Chief justice returns to work

? For the first time since October, ailing Chief Justice William H. Rehnquist presided at a public session of the Supreme Court. Though his voice was thin and faint at times, he took a lively part in the back-and-forth arguments that stretched over two hours Monday.

“I want to extend to each of you a warm welcome as a member of the bar of the court and as an officer of the court,” the chief justice told a dozen lawyers who took an oath as members of the Supreme Court bar.

The 80-year-old Rehnquist had a tracheotomy as part of his treatment for thyroid cancer, and he spent more than a month at home recovering. But since January, the chief justice has come to the court regularly and participated in deciding the court’s cases.

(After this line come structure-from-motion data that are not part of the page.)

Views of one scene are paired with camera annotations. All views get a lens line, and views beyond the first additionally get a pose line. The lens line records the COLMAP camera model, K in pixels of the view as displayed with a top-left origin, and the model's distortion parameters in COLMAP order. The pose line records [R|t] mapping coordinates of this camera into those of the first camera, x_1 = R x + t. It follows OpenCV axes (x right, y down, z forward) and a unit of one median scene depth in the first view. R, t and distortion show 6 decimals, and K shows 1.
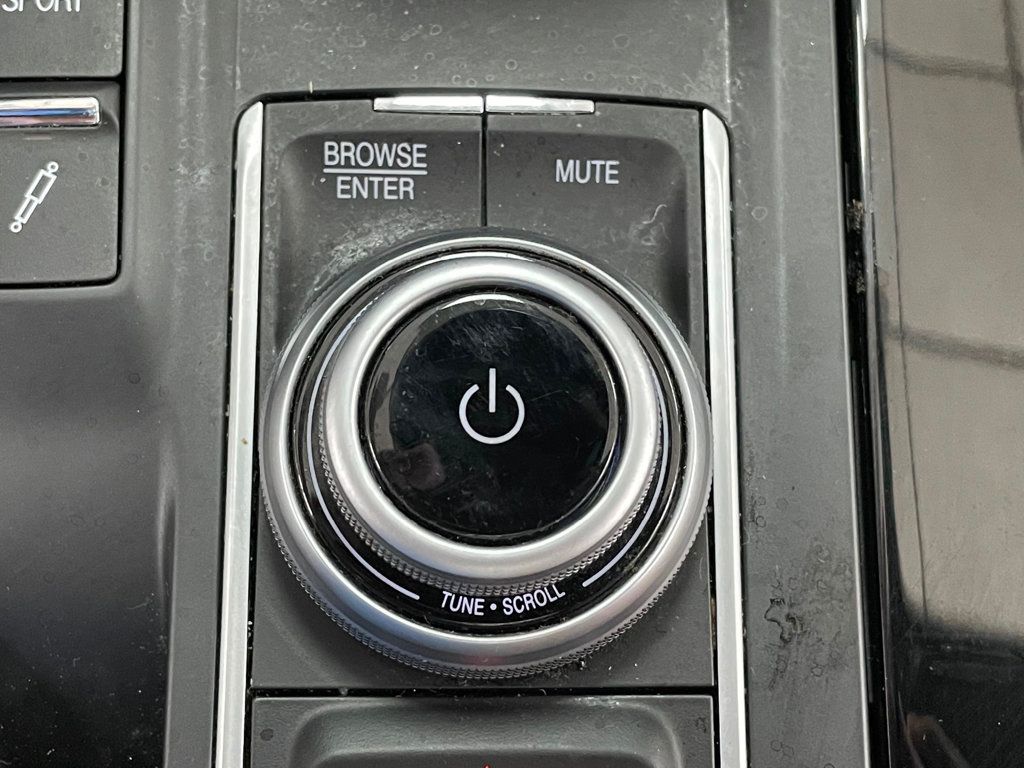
lens RADIAL K [[1595.0, 0, 510.8], [0, 1595.0, 384.0], [0, 0, 1]] dist [0.091280, 0.000000]
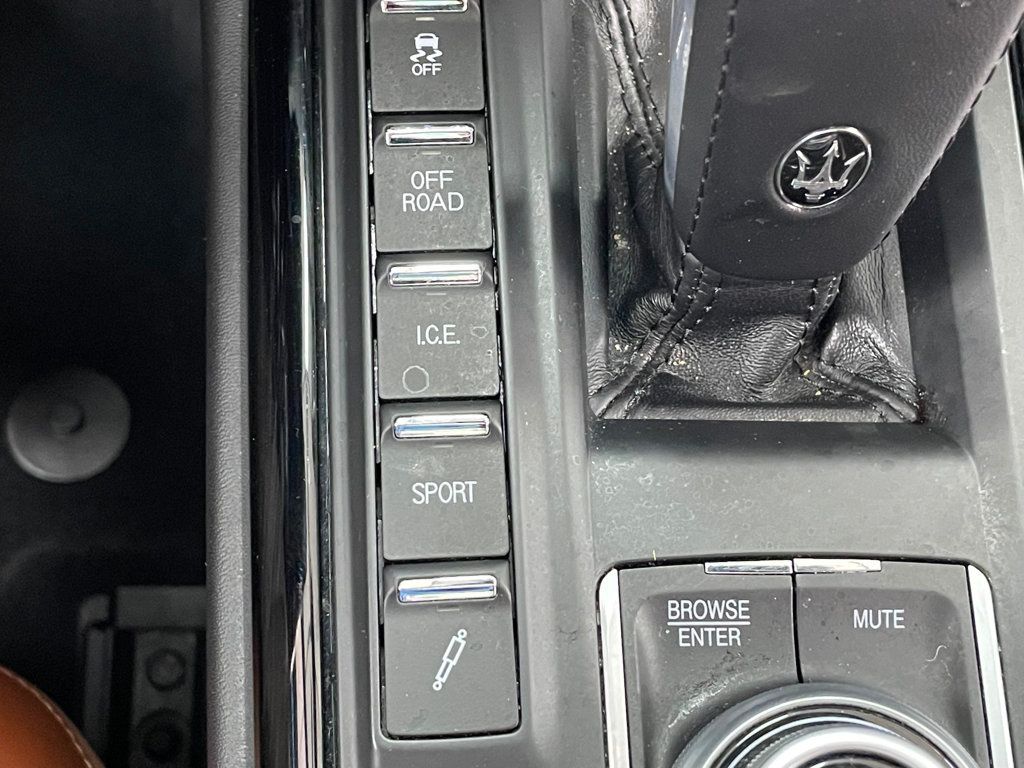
lens RADIAL K [[1595.0, 0, 513.9], [0, 1595.0, 384.3], [0, 0, 1]] dist [0.091280, 0.000000]
pose [[0.999755, -0.018370, 0.012381, -0.247771], [0.019488, 0.995070, -0.097244, -0.199589], [-0.010534, 0.097462, 0.995184, -0.251245]]
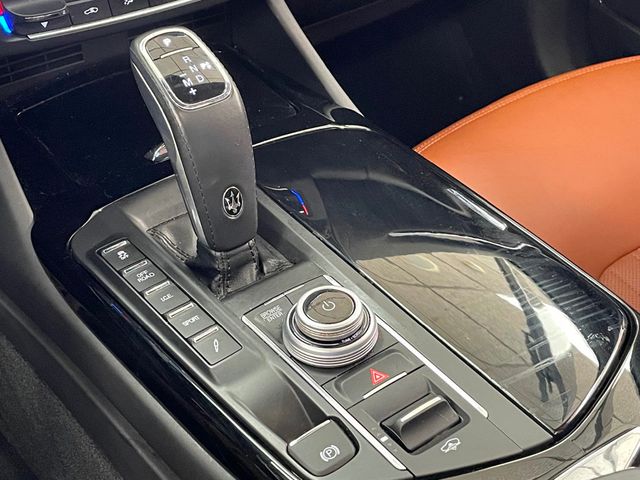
lens RADIAL K [[996.9, 0, 320.0], [0, 996.9, 240.0], [0, 0, 1]] dist [0.091280, 0.000000]
pose [[0.809883, -0.418553, 0.410978, -1.046982], [0.582510, 0.656356, -0.479456, 1.158408], [-0.069070, 0.627703, 0.775383, -1.325167]]
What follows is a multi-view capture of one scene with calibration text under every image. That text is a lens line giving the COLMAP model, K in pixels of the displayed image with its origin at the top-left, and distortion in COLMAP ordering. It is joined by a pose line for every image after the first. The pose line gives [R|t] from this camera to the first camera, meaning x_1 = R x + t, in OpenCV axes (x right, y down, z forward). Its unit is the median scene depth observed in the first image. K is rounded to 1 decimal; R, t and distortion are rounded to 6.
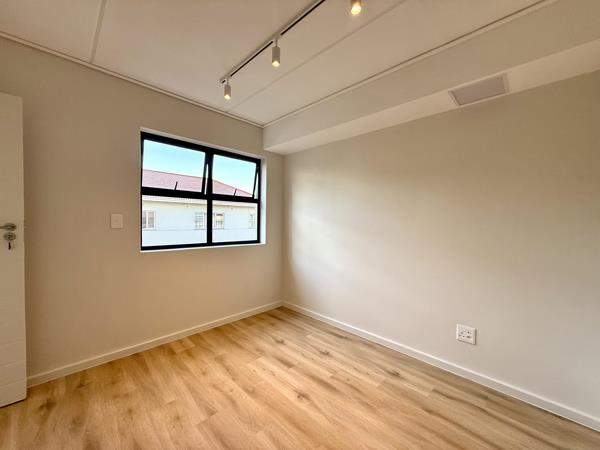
lens RADIAL K [[238.0, 0, 299.1], [0, 238.0, 224.7], [0, 0, 1]] dist [-0.000740, 0.000237]
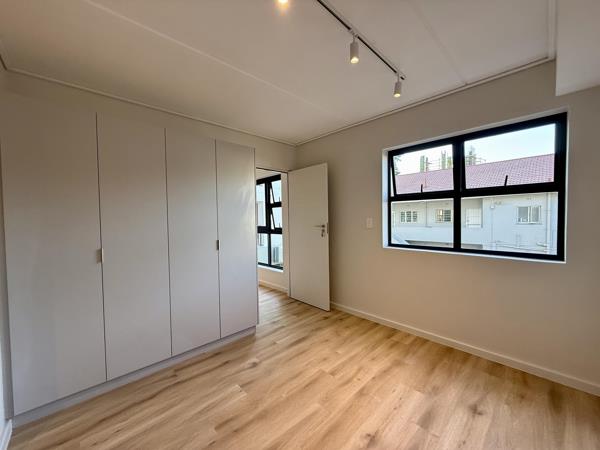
lens RADIAL K [[238.0, 0, 299.6], [0, 238.0, 224.7], [0, 0, 1]] dist [-0.000740, 0.000237]
pose [[-0.027046, 0.010217, -0.999582, 0.656184], [-0.006481, 0.999925, 0.010396, -0.016558], [0.999613, 0.006759, -0.026977, 0.613894]]
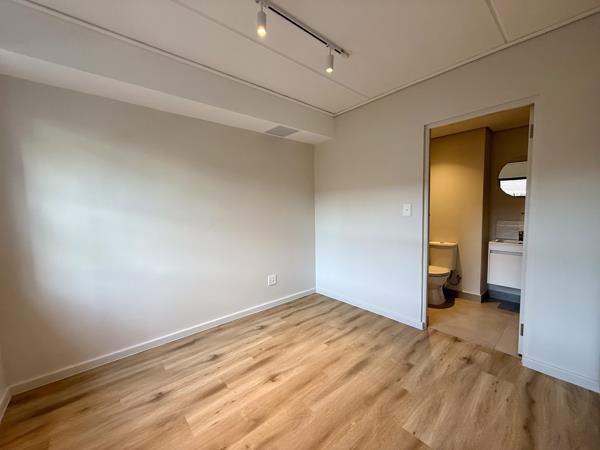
lens RADIAL K [[238.0, 0, 297.6], [0, 238.0, 224.0], [0, 0, 1]] dist [-0.000740, 0.000237]
pose [[0.082586, -0.076785, 0.993622, -0.765261], [0.042294, 0.996399, 0.073484, -0.021899], [-0.995686, 0.035955, 0.085536, 0.619416]]
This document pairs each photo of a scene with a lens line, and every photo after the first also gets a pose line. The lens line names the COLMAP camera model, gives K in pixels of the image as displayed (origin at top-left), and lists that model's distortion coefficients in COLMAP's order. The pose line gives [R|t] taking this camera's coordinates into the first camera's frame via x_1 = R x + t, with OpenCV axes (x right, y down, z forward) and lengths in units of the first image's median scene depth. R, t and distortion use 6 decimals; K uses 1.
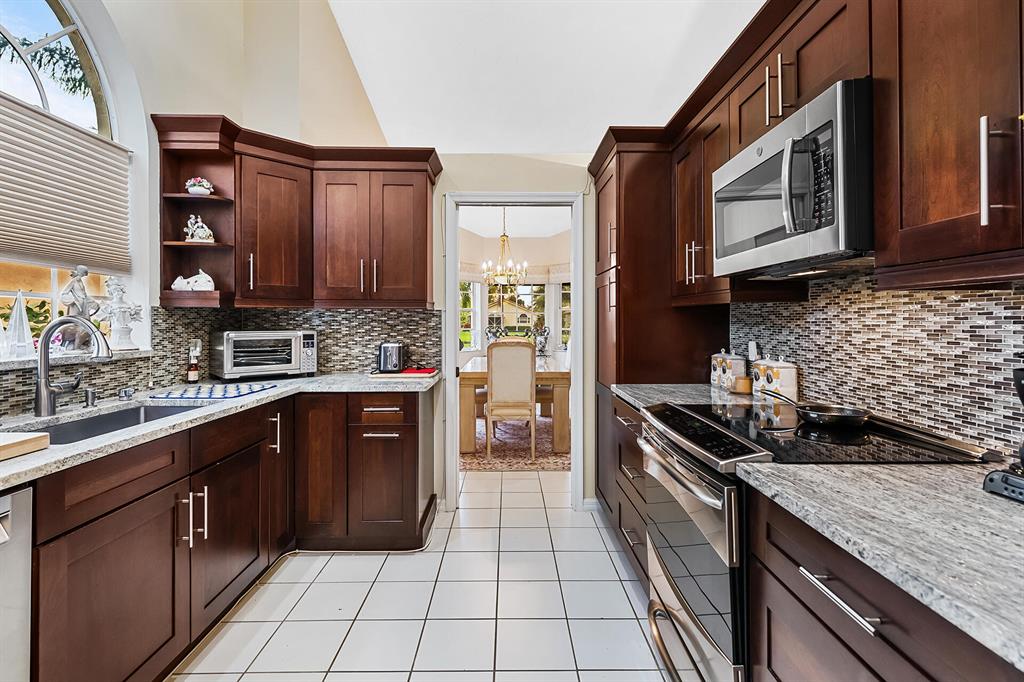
lens RADIAL K [[488.6, 0, 487.1], [0, 488.6, 322.1], [0, 0, 1]] dist [-0.003351, -0.001799]
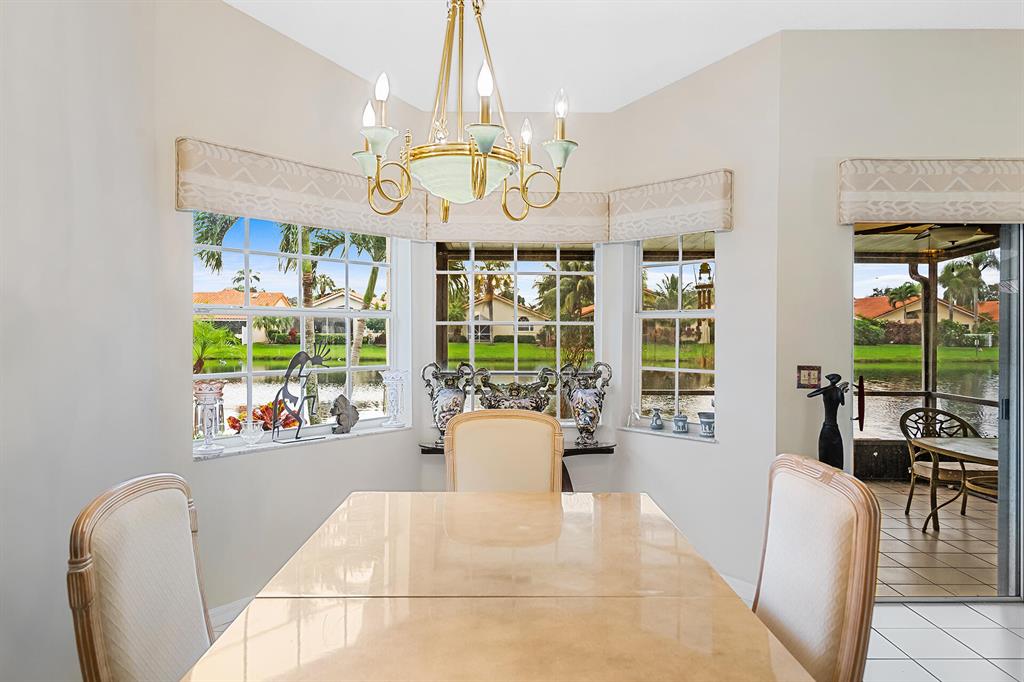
lens RADIAL K [[703.3, 0, 509.8], [0, 703.3, 337.3], [0, 0, 1]] dist [0.012264, 0.002066]
pose [[0.998450, -0.003102, 0.055563, 0.088108], [0.002411, 0.999919, 0.012504, -0.046785], [-0.055598, -0.012351, 0.998377, 1.547617]]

By coincidence, the first case heard Monday tested a key opinion written by Rehnquist in 1989. In the case of Joshua DeShaney, who was severely injured in a beating by his father, the chief justice had said public agencies — in that case, a Wisconsin child welfare office — could not be sued in federal court for failing to provide certain services. The Constitution protects people against actions by public officials, but it does not guarantee them any services, he wrote.

With the chief justice back in the center seat, lawyers for Castle Rock, Colo., invoked Rehnquist’s 1989 opinion to say their police department could not be held liable in federal court for failing to come to the aid of a woman who had a protective order against her estranged husband.

The husband later killed the couple’s three daughters.